Draft Day (2014)
Directed by: Ivan Reitman
Premise: The general manager of the Cleveland Browns (Kevin Costner) attempts to rebuild his franchise in a flurry of deal making on the day of the NFL draft.
What Works: The first thing to understand about Draft Day is that it isn’t really about football just as Moneyball wasn’t really about baseball and Tucker: A Man and His Dream wasn’t really about cars. This is a movie about business and the art of the deal. It has enough of a football vibe to appeal to sports fans but the story is told in such a way that it ought to transcend the game and be enjoyable by those who don’t know a touchback from a touchdown. Draft Day is made with a lot of energy and its visual style incorporates the graphics and rapid editing of sports broadcasting and of football in particular.
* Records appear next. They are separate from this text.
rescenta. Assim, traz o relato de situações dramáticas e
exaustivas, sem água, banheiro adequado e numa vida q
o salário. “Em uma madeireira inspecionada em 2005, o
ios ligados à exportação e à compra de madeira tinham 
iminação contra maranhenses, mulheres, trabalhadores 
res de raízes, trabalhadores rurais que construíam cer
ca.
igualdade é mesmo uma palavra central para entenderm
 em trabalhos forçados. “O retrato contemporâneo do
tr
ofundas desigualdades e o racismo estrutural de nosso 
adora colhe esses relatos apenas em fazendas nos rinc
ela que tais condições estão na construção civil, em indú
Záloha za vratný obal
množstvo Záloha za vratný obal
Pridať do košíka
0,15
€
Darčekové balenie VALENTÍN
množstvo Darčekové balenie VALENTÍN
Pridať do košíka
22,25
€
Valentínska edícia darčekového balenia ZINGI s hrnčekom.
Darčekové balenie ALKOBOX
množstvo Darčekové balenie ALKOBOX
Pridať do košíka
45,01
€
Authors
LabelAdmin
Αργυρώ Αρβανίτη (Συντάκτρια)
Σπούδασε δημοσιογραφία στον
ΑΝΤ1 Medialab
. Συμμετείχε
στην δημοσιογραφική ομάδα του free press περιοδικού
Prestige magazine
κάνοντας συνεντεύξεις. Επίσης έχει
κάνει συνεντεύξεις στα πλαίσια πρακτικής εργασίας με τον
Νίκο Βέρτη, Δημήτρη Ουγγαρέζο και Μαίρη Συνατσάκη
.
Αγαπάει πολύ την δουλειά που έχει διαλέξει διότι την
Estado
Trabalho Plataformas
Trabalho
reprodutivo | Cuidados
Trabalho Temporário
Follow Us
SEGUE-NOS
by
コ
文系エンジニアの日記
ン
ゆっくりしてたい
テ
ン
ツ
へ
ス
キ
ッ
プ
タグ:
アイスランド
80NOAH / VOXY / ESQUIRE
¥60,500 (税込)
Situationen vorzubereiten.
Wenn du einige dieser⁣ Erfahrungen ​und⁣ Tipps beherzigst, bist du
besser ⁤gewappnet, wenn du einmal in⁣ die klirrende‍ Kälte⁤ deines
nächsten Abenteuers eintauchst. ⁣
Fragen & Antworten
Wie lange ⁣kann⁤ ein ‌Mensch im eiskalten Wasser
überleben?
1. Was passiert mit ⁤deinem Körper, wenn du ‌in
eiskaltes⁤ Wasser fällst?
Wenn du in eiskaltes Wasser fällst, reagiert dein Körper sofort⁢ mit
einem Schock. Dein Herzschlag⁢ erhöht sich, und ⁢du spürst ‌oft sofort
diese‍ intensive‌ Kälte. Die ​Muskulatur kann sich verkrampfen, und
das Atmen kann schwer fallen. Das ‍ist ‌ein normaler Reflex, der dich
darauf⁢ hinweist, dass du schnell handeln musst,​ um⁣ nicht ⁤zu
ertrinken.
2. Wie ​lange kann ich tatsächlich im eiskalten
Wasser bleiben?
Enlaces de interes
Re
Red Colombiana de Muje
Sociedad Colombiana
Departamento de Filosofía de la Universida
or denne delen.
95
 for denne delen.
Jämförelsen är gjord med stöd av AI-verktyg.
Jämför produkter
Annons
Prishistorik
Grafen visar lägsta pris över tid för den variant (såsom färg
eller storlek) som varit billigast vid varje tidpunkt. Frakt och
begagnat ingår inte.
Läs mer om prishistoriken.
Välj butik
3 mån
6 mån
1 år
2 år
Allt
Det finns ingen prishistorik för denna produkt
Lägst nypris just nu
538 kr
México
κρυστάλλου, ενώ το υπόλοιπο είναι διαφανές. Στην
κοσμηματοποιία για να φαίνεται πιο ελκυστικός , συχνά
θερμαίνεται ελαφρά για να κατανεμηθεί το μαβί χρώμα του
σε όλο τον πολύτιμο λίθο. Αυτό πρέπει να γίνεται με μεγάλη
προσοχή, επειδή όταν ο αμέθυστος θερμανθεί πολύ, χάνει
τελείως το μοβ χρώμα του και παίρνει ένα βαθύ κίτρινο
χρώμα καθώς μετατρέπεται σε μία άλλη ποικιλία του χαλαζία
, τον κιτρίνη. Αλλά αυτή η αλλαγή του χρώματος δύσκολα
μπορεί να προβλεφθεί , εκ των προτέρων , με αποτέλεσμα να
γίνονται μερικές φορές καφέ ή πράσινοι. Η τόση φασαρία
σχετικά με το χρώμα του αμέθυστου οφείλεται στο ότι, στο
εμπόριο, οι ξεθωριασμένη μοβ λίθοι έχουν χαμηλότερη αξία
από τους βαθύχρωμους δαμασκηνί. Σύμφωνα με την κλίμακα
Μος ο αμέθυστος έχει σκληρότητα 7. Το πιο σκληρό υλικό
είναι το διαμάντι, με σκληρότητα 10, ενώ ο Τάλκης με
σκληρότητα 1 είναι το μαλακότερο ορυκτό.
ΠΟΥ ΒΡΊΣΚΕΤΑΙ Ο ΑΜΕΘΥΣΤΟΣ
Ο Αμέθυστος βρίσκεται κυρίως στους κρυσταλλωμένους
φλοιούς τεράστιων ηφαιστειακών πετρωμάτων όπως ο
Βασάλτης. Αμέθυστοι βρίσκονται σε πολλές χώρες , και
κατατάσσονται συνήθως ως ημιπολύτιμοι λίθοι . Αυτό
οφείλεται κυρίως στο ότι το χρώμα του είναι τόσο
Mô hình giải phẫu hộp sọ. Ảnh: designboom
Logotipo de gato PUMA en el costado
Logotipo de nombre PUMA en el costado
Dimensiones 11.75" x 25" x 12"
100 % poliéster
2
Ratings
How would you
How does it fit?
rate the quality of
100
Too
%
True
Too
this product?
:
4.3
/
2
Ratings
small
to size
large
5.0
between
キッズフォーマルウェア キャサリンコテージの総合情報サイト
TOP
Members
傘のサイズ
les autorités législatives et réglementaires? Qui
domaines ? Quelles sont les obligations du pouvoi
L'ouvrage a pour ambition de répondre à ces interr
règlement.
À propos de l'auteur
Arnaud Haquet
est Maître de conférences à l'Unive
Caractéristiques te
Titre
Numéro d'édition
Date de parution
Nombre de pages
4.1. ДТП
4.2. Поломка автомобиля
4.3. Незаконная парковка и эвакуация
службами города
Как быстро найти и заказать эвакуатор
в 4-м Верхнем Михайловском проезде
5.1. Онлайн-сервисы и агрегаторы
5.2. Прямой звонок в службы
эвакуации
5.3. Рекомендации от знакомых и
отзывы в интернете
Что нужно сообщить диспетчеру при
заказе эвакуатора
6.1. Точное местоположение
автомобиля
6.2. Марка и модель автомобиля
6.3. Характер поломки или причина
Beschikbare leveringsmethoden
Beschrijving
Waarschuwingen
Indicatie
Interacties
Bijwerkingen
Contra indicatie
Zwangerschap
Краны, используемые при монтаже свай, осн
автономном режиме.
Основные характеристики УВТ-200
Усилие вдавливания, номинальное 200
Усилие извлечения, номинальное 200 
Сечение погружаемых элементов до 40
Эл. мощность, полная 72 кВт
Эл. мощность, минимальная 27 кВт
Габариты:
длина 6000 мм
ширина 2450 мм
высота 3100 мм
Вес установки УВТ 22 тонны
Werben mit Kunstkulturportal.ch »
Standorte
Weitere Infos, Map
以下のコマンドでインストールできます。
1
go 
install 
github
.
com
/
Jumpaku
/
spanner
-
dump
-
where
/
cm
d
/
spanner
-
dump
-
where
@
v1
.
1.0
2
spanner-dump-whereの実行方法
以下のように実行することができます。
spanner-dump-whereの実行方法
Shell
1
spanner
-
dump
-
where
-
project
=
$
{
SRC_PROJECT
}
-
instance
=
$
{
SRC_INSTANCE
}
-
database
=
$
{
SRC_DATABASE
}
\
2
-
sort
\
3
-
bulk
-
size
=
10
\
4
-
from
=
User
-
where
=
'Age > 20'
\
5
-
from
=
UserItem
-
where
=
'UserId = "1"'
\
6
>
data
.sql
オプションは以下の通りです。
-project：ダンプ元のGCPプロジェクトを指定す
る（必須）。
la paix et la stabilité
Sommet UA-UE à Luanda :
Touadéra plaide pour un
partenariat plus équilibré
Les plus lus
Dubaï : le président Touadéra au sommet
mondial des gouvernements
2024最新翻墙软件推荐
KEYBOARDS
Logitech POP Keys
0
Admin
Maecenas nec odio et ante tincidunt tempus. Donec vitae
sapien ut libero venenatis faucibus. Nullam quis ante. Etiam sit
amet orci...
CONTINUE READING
That energy makes the movie a great deal of fun and it successfully captures the spectacle that makes football so entertaining. As a business movie, Draft Day is primarily about the deal making and the way in which the fortunes of the Browns wax and wane over the course of the day is very satisfying. A movie like this invites the filmmakers to bury themselves in sports statistics but this film largely ignores that in favor of more humanistic elements like the disposition of the players. Even if that isn’t entirely credible, the filmmakers stay focused on what works best for the drama of the story. When the characters do spout sports statics its relevance is usually obvious enough and the focus remains on the characters and the interplay between them. Draft Day benefits from a few strong performances in the supporting cast. Denis Leary plays the Browns head coach and Leary tones down his sometimes maniacal acting style and is an effective counterweight to Kevin Costner, who plays the general manager. Chadwick Boseman plays a potential draftee and in the few scenes he has Boseman gives his character a lot of humanity. Also notable is Griffin Newman as a hapless intern. Newman is a source of comic relief and he plays the emasculated part effectively against the other macho characters.
What Doesn’t: The filmmakers of Draft Day are a little too emphatic about energizing the movie. Many of the scenes in Draft Day involve characters talking on the telephone. The filmmakers are able to make those conversations sufficiently cinematic by using a split-screen technique in which images fly in with a wipe. But this gimmick is used too often and the wipes become distracting as do the many overhead shots of football stadiums. But the primary flaws of Draft Day are in its script. The narrative suffers from too much plot getting in the way of the story. The first act of the picture introduces a lot of supporting characters, mostly athletes and their managers who are vying for a place on the Browns’ roster. The film also includes a pair of domestic subplots, as Costner’s general manager discovers that a female executive, played by Jennifer Garner, is pregnant with his child and he deals with his mother (Ellen Burstyn) on the anniversary of his father’s death. The subplots do not add very much to the story, they distract from the narrative thrust of the film, and few of the plotlines are done well, especially the domestic ones. The romance between Kevin Costner and Jennifer Garner is a nonstarter. The two have little heat between them and the romance between a general manager and a subordinate creates an ethical problem that the filmmakers never address. There is also no getting around the fact that Draft Day in a 109-minute commercial for the NFL. Like this year’s The Lego Movie and 2013’s The Internship, the movie is an extended product placement and Draft Day undermines some of its drama in the process. The movie ends on a conclusion in which virtually everyone gets what they want and that lack of compromise comes across a little dishonest especially in something as cutthroat as the business of a billion dollar sports league.
Bottom Line: Draft Day is a competent film and it succeeds as a story of crafty deal making amid the glamor of professional sports. It is not a classic like some of Kevin Costner’s baseball films but it is satisfying enough to entertain sports fans and pedestrian viewers alike.